In my server application I'm connecting to Kerberos secured Hadoop cluster from my java application. On the application startup I do call
UserGroupInformation.loginUserFromKeytabAndReturnUGI( ... );
I'm doing basic File operations using native FileSystem API like FileSystem.exists() and FileSystem.delete()
My application throws the following error after 24H. That's the expiry for Kerberos ticket.
Caused by: java.io.IOException: javax.security.sasl.SaslException: GSS initiate failed [Caused by GSSException: No valid credentials provided (Mechanism level: Failed to find any Kerberos tgt)]
at org.apache.hadoop.ipc.Client$Connection$1.run(Client.java:690)
at java.security.AccessController.doPrivileged(Native Method)
at javax.security.auth.Subject.doAs(Subject.java:422)
at org.apache.hadoop.security.UserGroupInformation.doAs(UserGroupInformation.java:1709)
at org.apache.hadoop.ipc.Client$Connection.handleSaslConnectionFailure(Client.java:653)
at org.apache.hadoop.ipc.Client$Connection.setupIOstreams(Client.java:740)
at org.apache.hadoop.ipc.Client$Connection.access$2900(Client.java:378)
at org.apache.hadoop.ipc.Client.getConnection(Client.java:1492)
at org.apache.hadoop.ipc.Client.call(Client.java:1402)
... 27 more
Caused by: javax.security.sasl.SaslException: GSS initiate failed [Caused by GSSException: No valid credentials provided (Mechanism level: Failed to find any Kerberos tgt)]

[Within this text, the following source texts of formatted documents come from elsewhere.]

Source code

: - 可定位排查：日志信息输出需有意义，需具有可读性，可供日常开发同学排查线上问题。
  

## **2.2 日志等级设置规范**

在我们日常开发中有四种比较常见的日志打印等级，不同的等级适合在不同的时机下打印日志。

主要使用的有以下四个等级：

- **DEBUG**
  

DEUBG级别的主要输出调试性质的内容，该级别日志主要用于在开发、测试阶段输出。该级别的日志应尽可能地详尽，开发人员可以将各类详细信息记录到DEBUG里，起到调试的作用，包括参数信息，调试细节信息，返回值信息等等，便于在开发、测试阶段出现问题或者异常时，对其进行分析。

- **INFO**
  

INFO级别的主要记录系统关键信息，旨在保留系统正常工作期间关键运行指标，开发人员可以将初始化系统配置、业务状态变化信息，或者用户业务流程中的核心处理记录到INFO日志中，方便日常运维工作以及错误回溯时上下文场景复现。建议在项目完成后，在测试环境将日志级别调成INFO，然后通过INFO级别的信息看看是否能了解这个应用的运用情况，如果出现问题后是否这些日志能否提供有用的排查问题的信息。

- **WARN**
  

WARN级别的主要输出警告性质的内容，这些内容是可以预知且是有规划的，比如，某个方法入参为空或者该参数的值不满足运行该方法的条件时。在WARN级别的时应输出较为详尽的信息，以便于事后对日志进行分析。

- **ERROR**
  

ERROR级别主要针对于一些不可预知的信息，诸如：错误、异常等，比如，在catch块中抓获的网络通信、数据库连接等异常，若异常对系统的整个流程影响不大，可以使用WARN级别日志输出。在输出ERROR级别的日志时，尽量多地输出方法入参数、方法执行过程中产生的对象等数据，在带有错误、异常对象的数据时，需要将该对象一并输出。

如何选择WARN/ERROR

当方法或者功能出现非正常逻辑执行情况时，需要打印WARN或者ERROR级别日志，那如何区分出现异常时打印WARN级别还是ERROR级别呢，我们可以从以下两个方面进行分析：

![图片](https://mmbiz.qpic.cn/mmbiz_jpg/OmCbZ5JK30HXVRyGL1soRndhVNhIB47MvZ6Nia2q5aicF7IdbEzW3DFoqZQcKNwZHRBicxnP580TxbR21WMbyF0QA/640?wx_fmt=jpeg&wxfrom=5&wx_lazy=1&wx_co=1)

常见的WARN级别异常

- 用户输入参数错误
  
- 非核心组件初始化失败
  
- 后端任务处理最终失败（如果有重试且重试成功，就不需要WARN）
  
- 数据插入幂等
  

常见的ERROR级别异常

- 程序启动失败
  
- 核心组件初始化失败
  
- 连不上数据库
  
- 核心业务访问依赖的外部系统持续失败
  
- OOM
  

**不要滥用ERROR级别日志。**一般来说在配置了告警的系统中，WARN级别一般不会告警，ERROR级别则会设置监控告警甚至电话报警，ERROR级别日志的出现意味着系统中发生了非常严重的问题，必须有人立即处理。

at com.sun.security.sasl.gsskerb.GssKrb5Client.evaluateChallenge(GssKrb5Client.java:211)
at org.apache.hadoop.security.SaslRpcClient.saslConnect(SaslRpcClient.java:413)
at org.apache.hadoop.ipc.Client$Connection.setupSaslConnection(Client.java:563)
From this answer, the Kerberos ticket should be auto renewed.
My application is using Java 8 and I came across this bug.
But then looks like the hadoop-common-2.7.1.2.4.2.12-1.jar used by my application already has the fix. The source can be found here.
But still got the same error as the auto renewal was not happening. It was resolved only after calling UserGroupInformation.checkTGTAndReloginFromkeytab() before each action as suggested in the above answer .But that was suggested only when using Rest APIs and not for RPCs and I hope native Java APIs use RPC only.
Why is the auto renewal not happening as suggested in the above answer?
解决方案
Unfortunately, there is a known issue with automatic renewal not working correctly when using the UserGroupInformation#loginUserFromKeytabAndReturnUGI method. I am not aware of any known code fix within Apache Hadoop at this time.
Your solution to add a call to UserGroupInformation#checkTGTAndReloginFromKeytab is a viable workaround. I recommend that you stick with that for now and keep an eye on Apache Hadoop release notes to see if there is a fix committed in the future.